Study Published by Suggests Youth with Autism Spectrum Disorders at Heightened Risk of Bullying

According to the abstract of Preventing Social Victimization of Youth with Autism Spectrum Disorder (ASD), authors outline the issue at hand and make several recommendations when approaching the issue.

Authors Linda Hickson and Ishita Khemka explain social victimization by peers is known to be a common occurrence in schools. However; they not children with ASD are at heightened risk for social victimization.
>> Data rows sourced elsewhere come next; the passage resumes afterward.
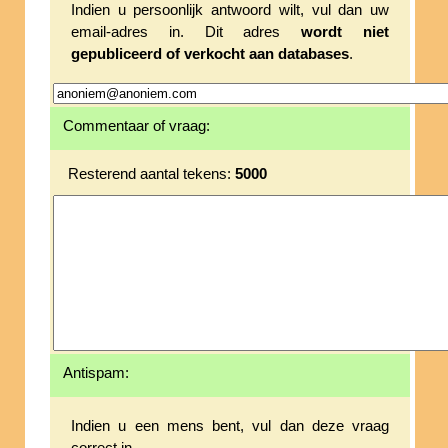
Indien u persoonlijk antwoord wilt, vul dan uw
email-adres in. Dit adres
wordt niet
gepubliceerd of verkocht aan databases
.
Commentaar of vraag:
Resterend aantal tekens:
5000
Antispam:
Indien u een mens bent, vul dan deze vraag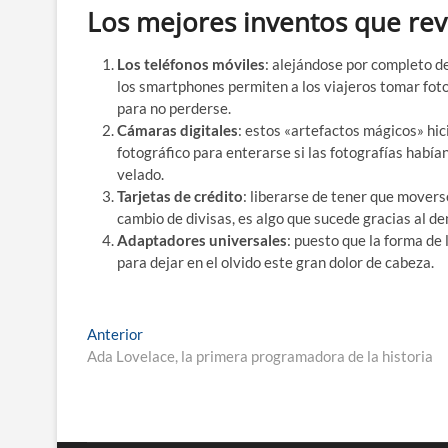
Los mejores inventos que rev
Los teléfonos móviles
: alejándose por completo de 
los smartphones permiten a los viajeros tomar foto
para no perderse.
Cámaras digitales
: estos «artefactos mágicos» hic
fotográfico para enterarse si las fotografías habían
velado.
Tarjetas de crédito
: liberarse de tener que movers
cambio de divisas, es algo que sucede gracias al d
Adaptadores universales
: puesto que la forma de 
para dejar en el olvido este gran dolor de cabeza.
Navegación
Entrada
Anterior
anterior:
Ada Lovelace, la primera programadora de la historia
de
entradas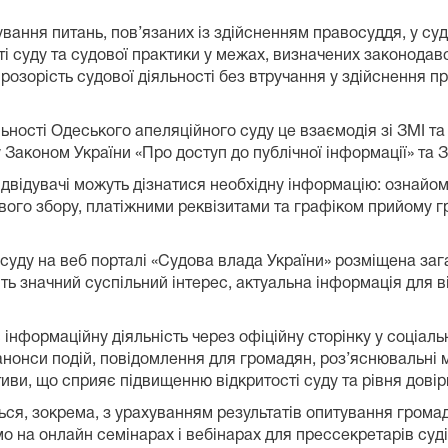
ння питань, пов’язаних із здійсненням правосуддя, у суді
сті суду та судової практики у межах, визначених законод
і прозорість судової діяльності без втручання у здійснення
яльності Одеського апеляційного суду це взаємодія зі ЗМІ 
Законом України «Про доступ до публічної інформації» та 
відвідувачі можуть дізнатися необхідну інформацію: ознайо
ового збору, платіжними реквізитами та графіком прийому 
 суду на веб порталі «Судова влада України» розміщена заг
ть значний суспільний інтерес, актуальна інформація для ві
 інформаційну діяльність через офіційну сторінку у соціаль
нонси подій, повідомлення для громадян, роз’яснювальні м
тиви, що сприяє підвищенню відкритості суду та рівня довір
ься, зокрема, з урахуванням результатів опитування грома
о на онлайн семінарах і вебінарах для прессекретарів суді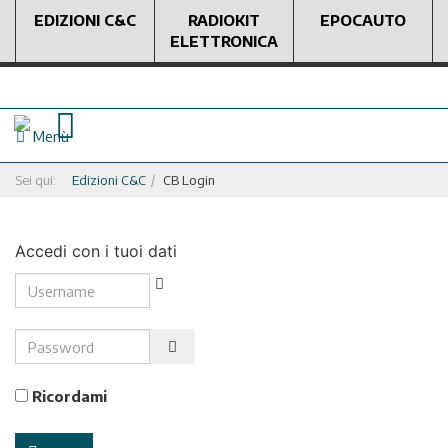
EDIZIONI C&C
RADIOKIT
EPOCAUTO
ELETTRONICA
Menù
Sei qui:
Edizioni C&C
CB Login
Accedi con i tuoi dati
Username
Password
Show Password
Ricordami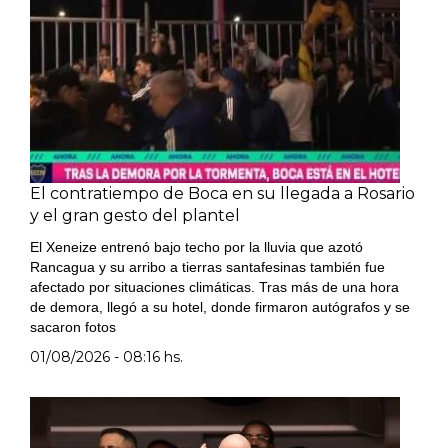
El contratiempo de Boca en su llegada a Rosario
y el gran gesto del plantel
El Xeneize entrenó bajo techo por la lluvia que azotó
Rancagua y su arribo a tierras santafesinas también fue
afectado por situaciones climáticas. Tras más de una hora
de demora, llegó a su hotel, donde firmaron autógrafos y se
sacaron fotos
01/08/2026 - 08:16 hs.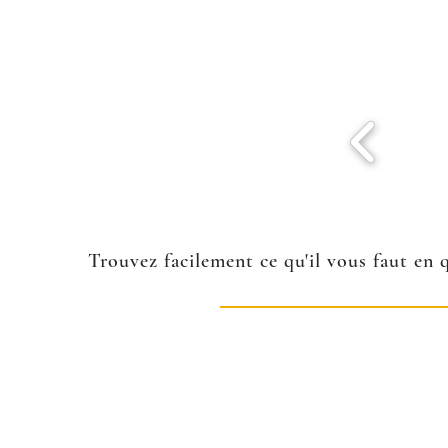
Trouvez facilement ce qu'il vous faut en 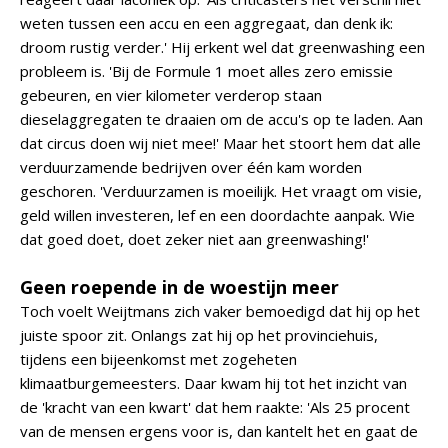
weten tussen een accu en een aggregaat, dan denk ik:
droom rustig verder.' Hij erkent wel dat greenwashing een
probleem is. 'Bij de Formule 1 moet alles zero emissie
gebeuren, en vier kilometer verderop staan
dieselaggregaten te draaien om de accu's op te laden. Aan
dat circus doen wij niet mee!' Maar het stoort hem dat alle
verduurzamende bedrijven over één kam worden
geschoren. 'Verduurzamen is moeilijk. Het vraagt om visie,
geld willen investeren, lef en een doordachte aanpak. Wie
dat goed doet, doet zeker niet aan greenwashing!'
Geen roepende in de woestijn meer
Toch voelt Weijtmans zich vaker bemoedigd dat hij op het
juiste spoor zit. Onlangs zat hij op het provinciehuis,
tijdens een bijeenkomst met zogeheten
klimaatburgemeesters. Daar kwam hij tot het inzicht van
de 'kracht van een kwart' dat hem raakte: 'Als 25 procent
van de mensen ergens voor is, dan kantelt het en gaat de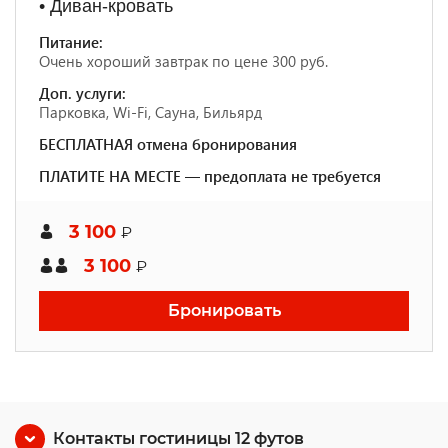
• Диван-кровать
Питание:
Очень хороший завтрак по цене 300 руб.
Доп. услуги:
Парковка, Wi-Fi, Сауна, Бильярд
БЕСПЛАТНАЯ отмена бронирования
ПЛАТИТЕ НА МЕСТЕ — предоплата не требуется
3 100
₽
3 100
₽
Бронировать
Контакты гостиницы 12 футов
This may occur in the form of bullying or cyberbullying.

The researchers note that both victims and perpetrators can suffer short-term and long-term psychological distress and social relationship difficulties as a consequence of their experiences.

They explain, however; that despite the scope and seriousness of the issue at hand, social victimization prevention programs have not yet become an established part of the curriculum for youth with ASD. Hickson and Khemka suggest continuing investigation of the complex dynamics of bullying in individuals with ASD and the development of effective prevention programs and curricula for youth with AD warrant serious attention.

They recommend continuing to explore the following approaches:

1.) Comprehensive social skills programs for youth with ADS.

2.) Friendship-building programs for youth with ASD and their nondisabled peers

3.) Adaptations and modifications to generic schoolwide programs with a bullying component.

4.) Self-protective decision-making programs for youth with ASD with an emphasis on differentiating between positive and negative peer relationships and resisting negative peer pressure.

5.) Continuing to develop and evaluate broad-based social victimization prevention programs designed to address the core deficits associated with ASD.